BEGIN Data to process

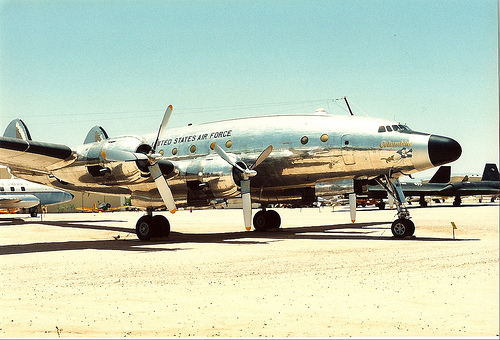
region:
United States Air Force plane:
[0, 78, 471, 236]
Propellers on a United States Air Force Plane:
[93, 101, 200, 216]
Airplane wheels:
[127, 211, 181, 244]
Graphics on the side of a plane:
[372, 133, 421, 170]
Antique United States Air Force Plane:
[0, 74, 477, 256]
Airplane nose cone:
[402, 120, 474, 183]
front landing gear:
[376, 183, 428, 246]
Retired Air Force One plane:
[0, 178, 84, 222]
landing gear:
[127, 206, 302, 238]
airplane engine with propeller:
[45, 123, 190, 213]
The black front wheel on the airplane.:
[385, 212, 418, 241]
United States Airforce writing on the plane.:
[150, 127, 237, 148]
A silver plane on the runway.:
[2, 102, 480, 242]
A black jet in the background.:
[375, 162, 498, 204]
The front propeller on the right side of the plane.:
[210, 142, 278, 217]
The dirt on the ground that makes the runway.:
[1, 241, 498, 338]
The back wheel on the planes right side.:
[127, 207, 171, 244]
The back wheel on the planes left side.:
[255, 207, 290, 237]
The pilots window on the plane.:
[378, 123, 415, 134]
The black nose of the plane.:
[427, 132, 469, 168]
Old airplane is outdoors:
[6, 71, 474, 257]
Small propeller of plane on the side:
[202, 128, 282, 238]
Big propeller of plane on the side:
[69, 95, 191, 240]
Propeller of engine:
[58, 94, 185, 229]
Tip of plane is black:
[420, 124, 469, 181]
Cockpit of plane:
[361, 104, 433, 187]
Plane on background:
[1, 161, 75, 232]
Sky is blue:
[5, 6, 495, 113]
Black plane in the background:
[403, 158, 498, 213]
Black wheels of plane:
[117, 199, 427, 249]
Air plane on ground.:
[9, 98, 481, 240]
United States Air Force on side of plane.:
[150, 131, 239, 148]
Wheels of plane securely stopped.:
[132, 206, 424, 243]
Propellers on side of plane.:
[96, 108, 293, 228]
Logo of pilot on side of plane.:
[375, 135, 422, 167]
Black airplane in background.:
[368, 163, 498, 212]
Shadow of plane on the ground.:
[1, 210, 478, 266]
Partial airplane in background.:
[0, 161, 79, 228]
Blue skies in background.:
[0, 3, 488, 185]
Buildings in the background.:
[2, 163, 329, 222]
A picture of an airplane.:
[0, 38, 463, 284]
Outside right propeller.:
[84, 116, 194, 220]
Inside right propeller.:
[202, 138, 284, 235]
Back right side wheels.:
[131, 205, 190, 257]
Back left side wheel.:
[244, 200, 295, 238]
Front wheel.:
[375, 202, 422, 248]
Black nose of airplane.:
[418, 127, 473, 168]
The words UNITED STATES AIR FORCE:
[149, 124, 246, 147]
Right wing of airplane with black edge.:
[4, 130, 86, 179]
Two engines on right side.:
[74, 131, 283, 216]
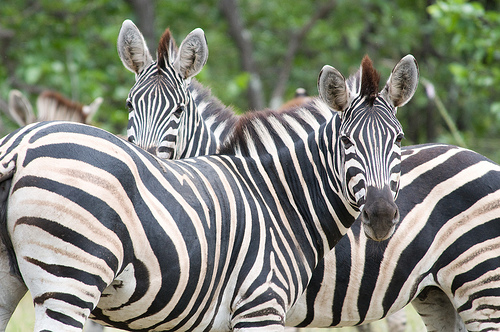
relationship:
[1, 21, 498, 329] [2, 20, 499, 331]
two striped zebras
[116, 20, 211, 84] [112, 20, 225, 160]
ears of zebra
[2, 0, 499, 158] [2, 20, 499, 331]
tree behind zebras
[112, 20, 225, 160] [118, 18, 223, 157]
zebra has stripes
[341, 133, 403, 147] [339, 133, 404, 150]
pair zebra eyes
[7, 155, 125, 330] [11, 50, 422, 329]
hind leg zebra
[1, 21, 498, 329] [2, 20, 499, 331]
four zebras seen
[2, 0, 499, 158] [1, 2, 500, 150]
trees in background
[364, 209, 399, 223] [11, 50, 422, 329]
nostrils of zebra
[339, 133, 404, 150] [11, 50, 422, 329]
eyes of zebra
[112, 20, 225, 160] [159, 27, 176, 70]
zebra ear mane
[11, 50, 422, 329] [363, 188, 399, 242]
zebra has snout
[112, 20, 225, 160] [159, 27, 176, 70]
zebra ears mane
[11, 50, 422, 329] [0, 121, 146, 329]
zebra has backside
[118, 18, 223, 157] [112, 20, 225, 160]
stripes black white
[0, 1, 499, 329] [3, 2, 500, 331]
picture taken outdoors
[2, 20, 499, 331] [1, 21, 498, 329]
zebras black white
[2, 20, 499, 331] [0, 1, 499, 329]
zebras looking camera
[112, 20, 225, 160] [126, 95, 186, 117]
zebra black eyes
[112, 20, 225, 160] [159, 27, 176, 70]
zebra's mane brown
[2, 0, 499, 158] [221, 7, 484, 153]
leaves on tree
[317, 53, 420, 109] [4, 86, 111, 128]
top of head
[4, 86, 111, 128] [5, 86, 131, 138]
head of zebra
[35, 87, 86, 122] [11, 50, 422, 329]
mane of zebra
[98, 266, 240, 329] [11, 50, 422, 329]
belly of zebra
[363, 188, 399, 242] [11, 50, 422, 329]
muzzle of zebra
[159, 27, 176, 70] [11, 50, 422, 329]
front of zebra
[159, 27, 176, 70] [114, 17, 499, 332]
front of zebra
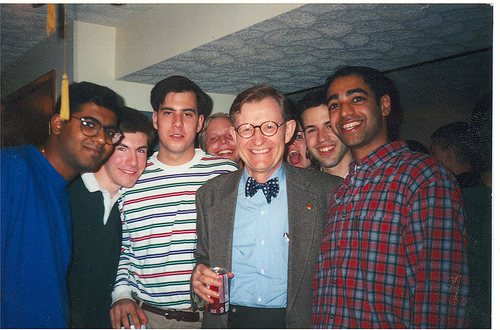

END Data to process

**Problem requirements**
Copy out everything from the line containing "[2, 0, 499, 158] [2, 20, 499, 331]" down to the end of the rows, including both ends. Leave the pictures out.

**The output**
[2, 0, 499, 158] [2, 20, 499, 331]
tree behind zebras
[112, 20, 225, 160] [118, 18, 223, 157]
zebra has stripes
[341, 133, 403, 147] [339, 133, 404, 150]
pair zebra eyes
[7, 155, 125, 330] [11, 50, 422, 329]
hind leg zebra
[1, 21, 498, 329] [2, 20, 499, 331]
four zebras seen
[2, 0, 499, 158] [1, 2, 500, 150]
trees in background
[364, 209, 399, 223] [11, 50, 422, 329]
nostrils of zebra
[339, 133, 404, 150] [11, 50, 422, 329]
eyes of zebra
[112, 20, 225, 160] [159, 27, 176, 70]
zebra ear mane
[11, 50, 422, 329] [363, 188, 399, 242]
zebra has snout
[112, 20, 225, 160] [159, 27, 176, 70]
zebra ears mane
[11, 50, 422, 329] [0, 121, 146, 329]
zebra has backside
[118, 18, 223, 157] [112, 20, 225, 160]
stripes black white
[0, 1, 499, 329] [3, 2, 500, 331]
picture taken outdoors
[2, 20, 499, 331] [1, 21, 498, 329]
zebras black white
[2, 20, 499, 331] [0, 1, 499, 329]
zebras looking camera
[112, 20, 225, 160] [126, 95, 186, 117]
zebra black eyes
[112, 20, 225, 160] [159, 27, 176, 70]
zebra's mane brown
[2, 0, 499, 158] [221, 7, 484, 153]
leaves on tree
[317, 53, 420, 109] [4, 86, 111, 128]
top of head
[4, 86, 111, 128] [5, 86, 131, 138]
head of zebra
[35, 87, 86, 122] [11, 50, 422, 329]
mane of zebra
[98, 266, 240, 329] [11, 50, 422, 329]
belly of zebra
[363, 188, 399, 242] [11, 50, 422, 329]
muzzle of zebra
[159, 27, 176, 70] [11, 50, 422, 329]
front of zebra
[159, 27, 176, 70] [114, 17, 499, 332]
front of zebra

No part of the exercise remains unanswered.